Epiphany… or Oxygen Deprivation?

Posted: October 15, 2011 in Gracie Jiu Jitsu, Gracie Pensacola

I’ve been off the mats more than I’d like lately.  Juggling my mat time between church, the love of my life, kids and school can be difficult.  Sometimes we have things that are more important that we have to do.  Like moving.  Or, should I say, packing the house to make a move.  Or buying groceries.  Or studying for a big test.  Or just spending time with the family because I want to.  I’ve come to the conclusion that we can’t all do everything we want all the time!  Big shock, I know!  However, the key to becoming a great practitioner lies in consistent mat time.  I’ve also come to terms with the fact that I’m not going to be the next Helio Gracie.  Or any Gracie.  Or anywhere close to one of the great MMA or BJJ experts.  Hell, I’m not even concerned with trying to become a competition guy at all.  I’m just trying to become the best Jiu-Jitsu student that I can on my own scale.  I know if I hit it hard this week.  I also know if I didn’t.

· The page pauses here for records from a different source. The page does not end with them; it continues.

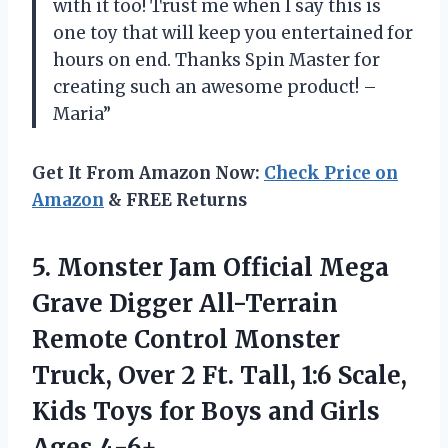
with it too! Trust me when I say this is
one toy that will keep you entertained for
hours on end. Thanks Spin Master for
creating such an awesome product! –
Maria”
Get It From Amazon Now:
Check Price on
Amazon
& FREE Returns
5.
Monster Jam Official
Mega
Grave Digger All-Terrain
Remote Control Monster
Truck, Over 2 Ft. Tall, 1:6 Scale,
Kids Toys for Boys and Girls
Ages 4-6+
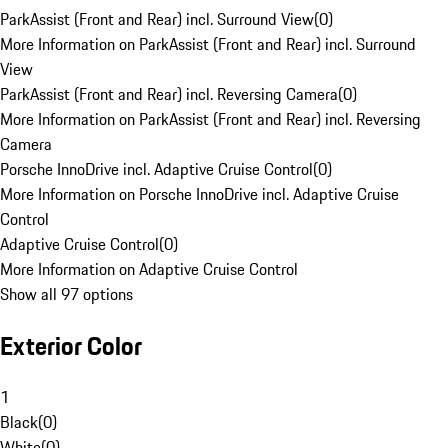
ParkAssist (Front and Rear) incl. Surround View
(
0
)
More Information on ParkAssist (Front and Rear) incl. Surround
View
ParkAssist (Front and Rear) incl. Reversing Camera
(
0
)
More Information on ParkAssist (Front and Rear) incl. Reversing
Camera
Porsche InnoDrive incl. Adaptive Cruise Control
(
0
)
More Information on Porsche InnoDrive incl. Adaptive Cruise
Control
Adaptive Cruise Control
(
0
)
More Information on Adaptive Cruise Control
Show all 97 options
Exterior Color
1
Black
(
0
)
White
(
0
)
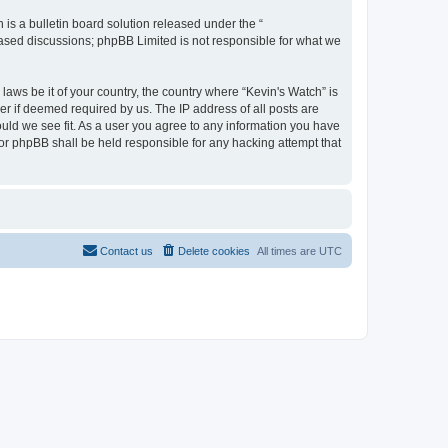
s a bulletin board solution released under the “
 based discussions; phpBB Limited is not responsible for what we
laws be it of your country, the country where “Kevin's Watch” is
r if deemed required by us. The IP address of all posts are
ould we see fit. As a user you agree to any information you have
 nor phpBB shall be held responsible for any hacking attempt that
Contact us
Delete cookies
All times are
UTC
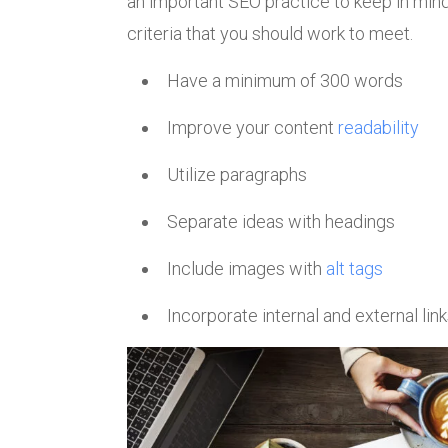
an important SEO practice to keep in min
criteria that you should work to meet.
Have a minimum of 300 words
Improve your content
readability
Utilize paragraphs
Separate ideas with headings
Include images with
alt tags
Incorporate internal and external lin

I think maybe since putting a blue belt around my waist I’ve been so worried about getting tapped out by a lower rank, or any rank, that I’ve failed to try to execute my own game plan.  I’m pulling guard a lot more than I used to.  Not even against guys I’m worried about or who outweigh me by 30 pounds or anything crazy.  I need to stop caring if I get stuck in a piss poor position and throw myself into each rolling session to try to get the most out of it instead of just sitting back and playing defense.  I think I had this sort of epiphany while rolling around with Head Instructor and brown belt Pat Vito.Pat Vito ~ Gracie Pensacola

He made it real simple for me by putting me in his guard and starting to play defense.  It wouldn’t make any sense for me to try and pull guard from his guard (that would just be dumb) so I had to play a bit of offense.  I had to advance my position to get anywhere or anything.  So my sloppy technique landed me right in his triangle.  ~choke~

Ok, lesson learned.  Don’t be so sloppy.  Again, from his guard, only this time I managed to survive a little bit longer.  I ended up getting swept and on my back with him in side control.  No big deal.  Just remember the basics.  And avoid the Kimura and Americana while down there.  I kept trying to get to my side but it turns out this Pat Vito guy knows his stuff.  Dammit.  How does a guy who I have 30 to 40 pounds on hold me down, and hold me down flat on my back!?  Dammit!  Ok, ok.  Back to basics.  Create space.  Insert knee.  Got it!  I’m in half-guard!  YES!  and he’s out…  DAMMIT!  Ok, again, create space and insert the knee.  Half-guard!  Is he messing with me?  Is he toying with me?  Focus.  Pass to full guard.  Nope.  Lost it, again!  DAMMIT!  Okay, lets not push the pace.  Keep it slow.  Breathe.  Keep the arms tight and don’t give him anything.  How’d he get my arm?  How’d  he get my collar?!  ~choke~

The point is, while thinking this whole thing over and over again, is that I can’t move forward while flat on my back playing defense.  It doesn’t matter where I start or where I end up.  I need to WORK MORE and try not to get stuck in this rut of just playing defense.  I catch myself lying to myself sometimes.  Oh, he’s just a white belt, he needs the practice against a guy that’s going to let him work.  That’s crap.  He needs to practice against a guy who’s going to make him work.  I also lie to myself in other ways.  He’s a higher belt than I am, if I can just play defense and not get tapped then it’s a win for me!  Wrong.  In Jiu-Jitsu, it might be a win if you don’t lose in a real fight.  However, having superior defense without the ability to progress or advance position doesn’t mean you’re safe or winning.  There is something to be said for winning the small battles on the mat but I don’t think I should be settling for just those small battles, or even trying to win them.  Go big or go home, right?  I’m willing to bet you learn more by losing anyway.

So why not lose?  I think my goal this week will be to lose big.  And learn big.